Activity
Copy out the data word for word. The images are not part of the copy.

##### Supplied data

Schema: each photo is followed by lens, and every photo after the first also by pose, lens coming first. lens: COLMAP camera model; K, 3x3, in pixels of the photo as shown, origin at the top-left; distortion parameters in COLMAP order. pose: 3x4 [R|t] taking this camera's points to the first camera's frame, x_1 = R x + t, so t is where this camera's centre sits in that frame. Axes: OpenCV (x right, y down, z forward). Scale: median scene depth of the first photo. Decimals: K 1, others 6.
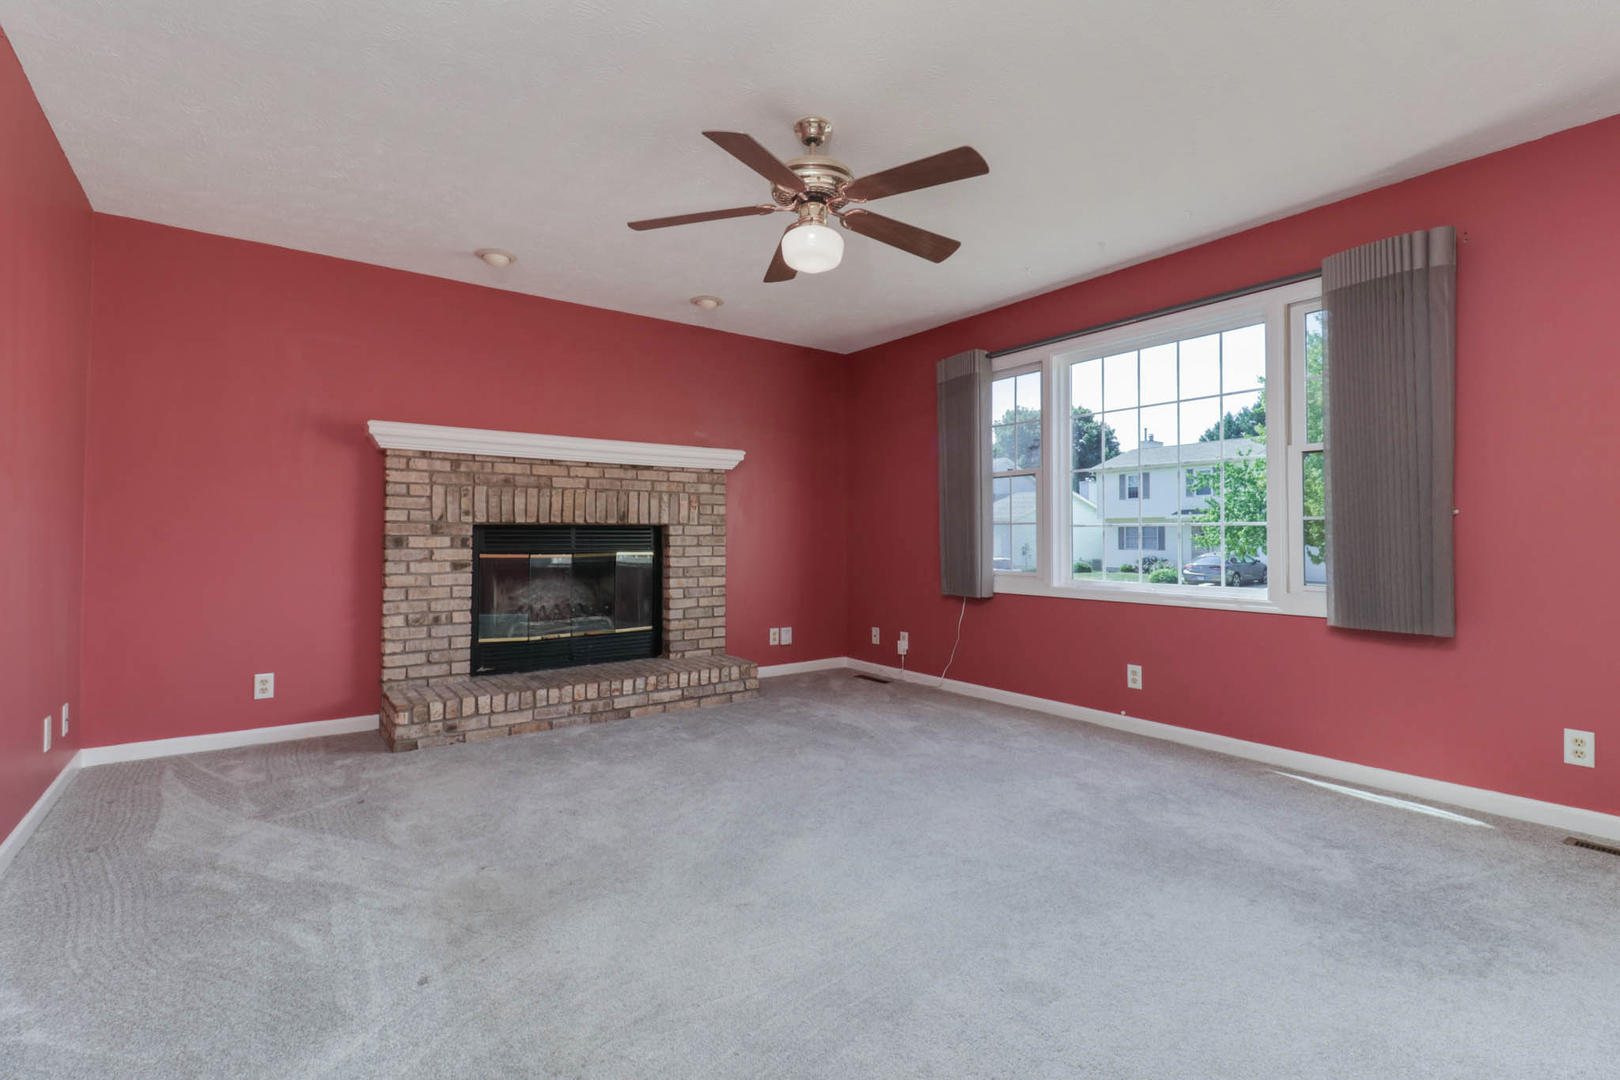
lens RADIAL K [[754.2, 0, 806.0], [0, 754.2, 514.3], [0, 0, 1]] dist [0.031605, -0.000103]
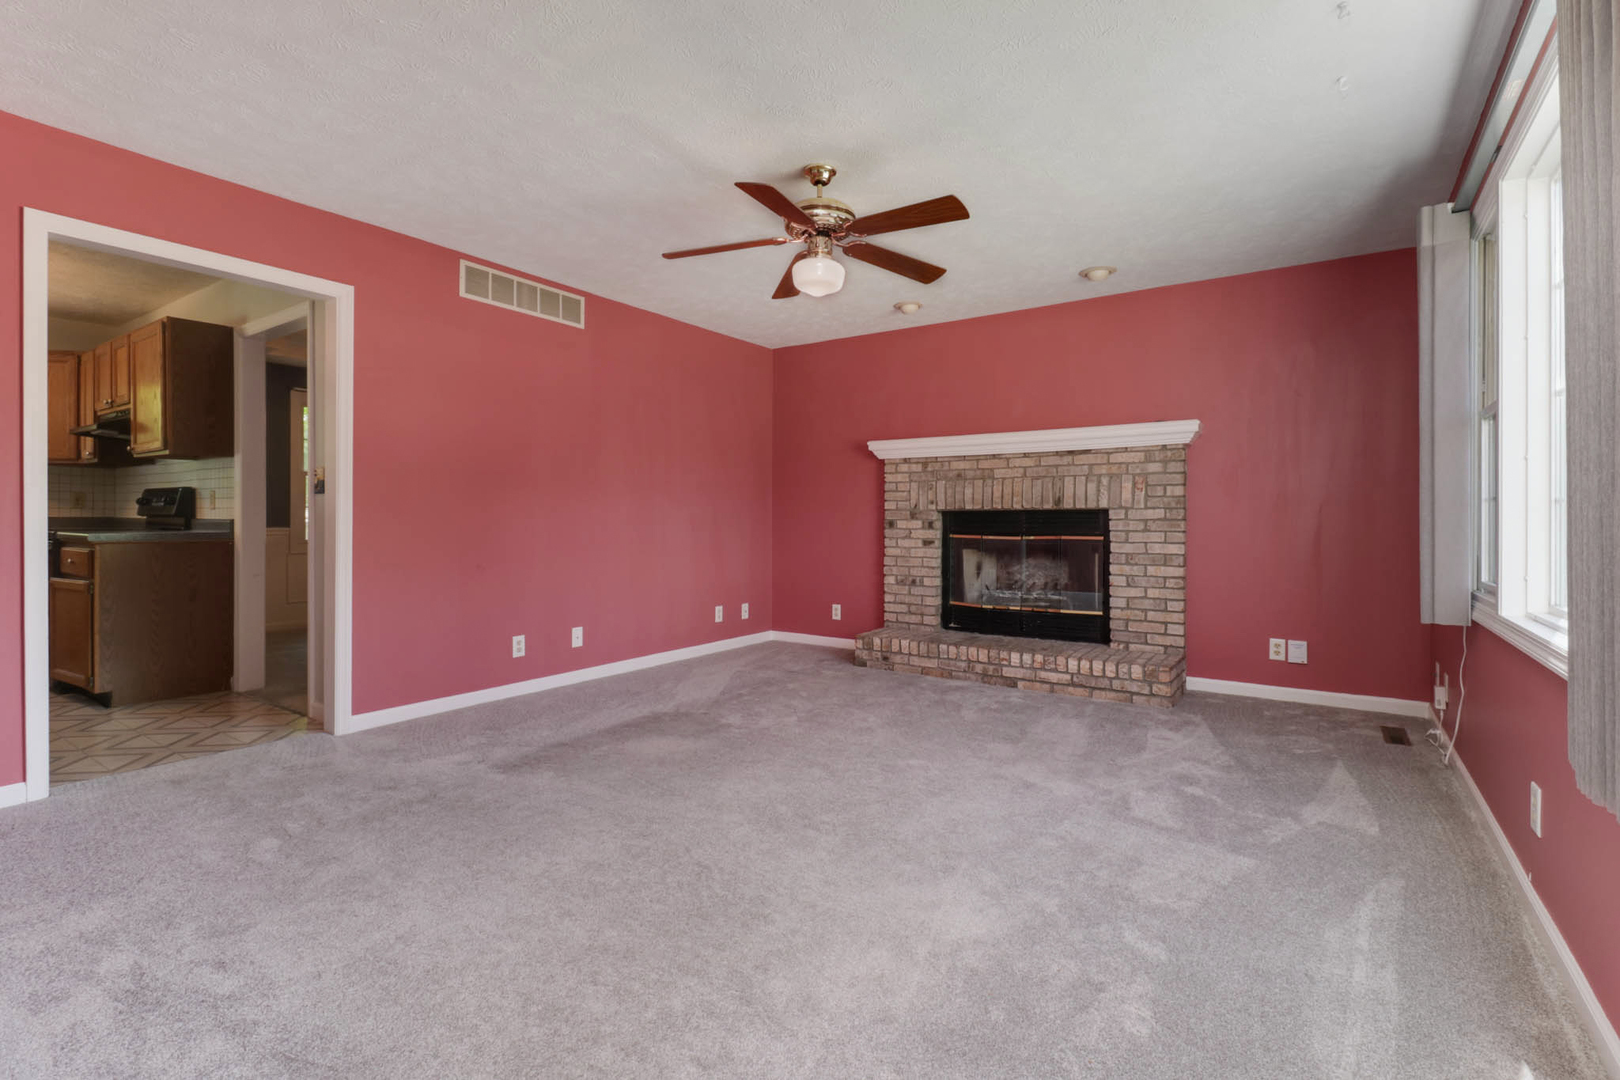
lens RADIAL K [[754.2, 0, 806.0], [0, 754.2, 514.3], [0, 0, 1]] dist [0.031605, -0.000103]
pose [[0.330990, -0.004932, -0.943621, 0.675678], [0.028375, 0.999586, 0.004729, 0.006171], [0.943208, -0.028341, 0.330993, 0.353735]]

##########

Exercise result
Schema: each photo is followed by lens, and every photo after the first also by pose, lens coming first. lens: COLMAP camera model; K, 3x3, in pixels of the photo as shown, origin at the top-left; distortion parameters in COLMAP order. pose: 3x4 [R|t] taking this camera's points to the first camera's frame, x_1 = R x + t, so t is where this camera's centre sits in that frame. Axes: OpenCV (x right, y down, z forward). Scale: median scene depth of the first photo. Decimals: K 1, others 6.
lens RADIAL K [[754.2, 0, 806.0], [0, 754.2, 514.3], [0, 0, 1]] dist [0.031605, -0.000103]
lens RADIAL K [[754.2, 0, 806.0], [0, 754.2, 514.3], [0, 0, 1]] dist [0.031605, -0.000103]
pose [[0.330990, -0.004932, -0.943621, 0.675678], [0.028375, 0.999586, 0.004729, 0.006171], [0.943208, -0.028341, 0.330993, 0.353735]]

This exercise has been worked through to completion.